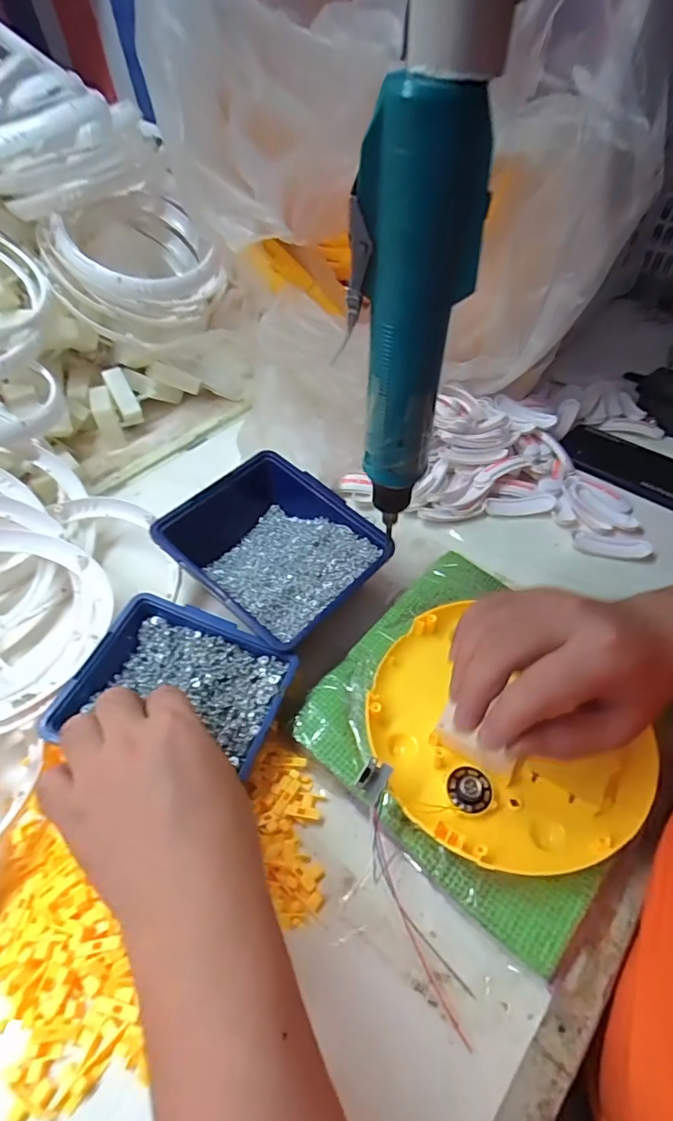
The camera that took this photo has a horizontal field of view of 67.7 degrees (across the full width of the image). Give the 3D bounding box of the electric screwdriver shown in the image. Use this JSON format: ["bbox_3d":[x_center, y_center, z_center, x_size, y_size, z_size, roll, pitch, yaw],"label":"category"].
[{"bbox_3d":[0.030,-0.092,0.215,0.036,0.165,0.031,-31,56,-23],"label":"electric screwdriver"}]

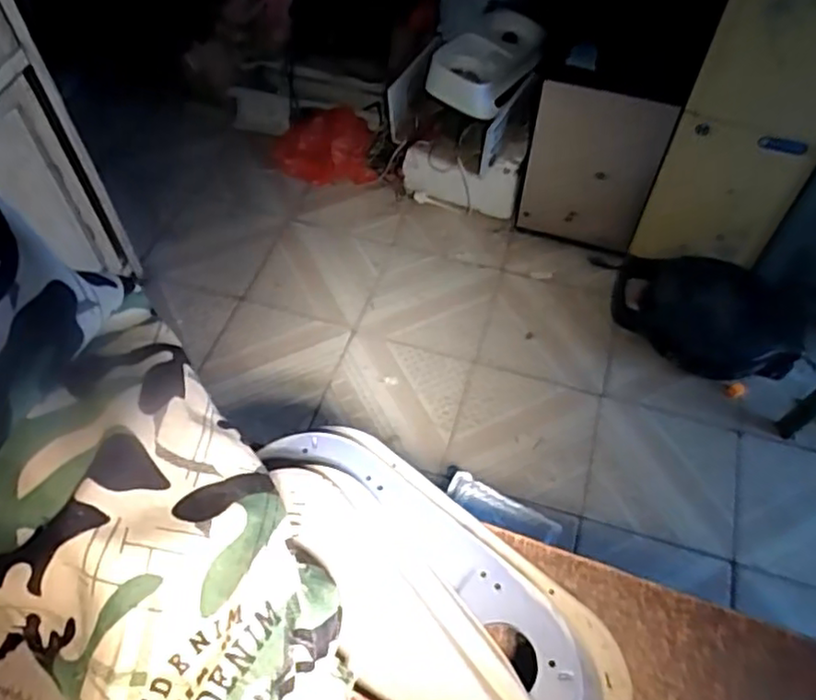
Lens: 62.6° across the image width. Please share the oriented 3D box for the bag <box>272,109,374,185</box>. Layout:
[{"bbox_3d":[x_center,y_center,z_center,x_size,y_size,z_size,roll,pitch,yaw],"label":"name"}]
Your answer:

### Your assignment
The answer must be the line containing "Lens: 62.6° across" and every line after it through the end of the records, repeated exactly.

### Task output
Lens: 62.6° across the image width. Please share the oriented 3D box for the bag <box>272,109,374,185</box>. Layout:
[{"bbox_3d":[x_center,y_center,z_center,x_size,y_size,z_size,roll,pitch,yaw],"label":"name"}]
Your answer:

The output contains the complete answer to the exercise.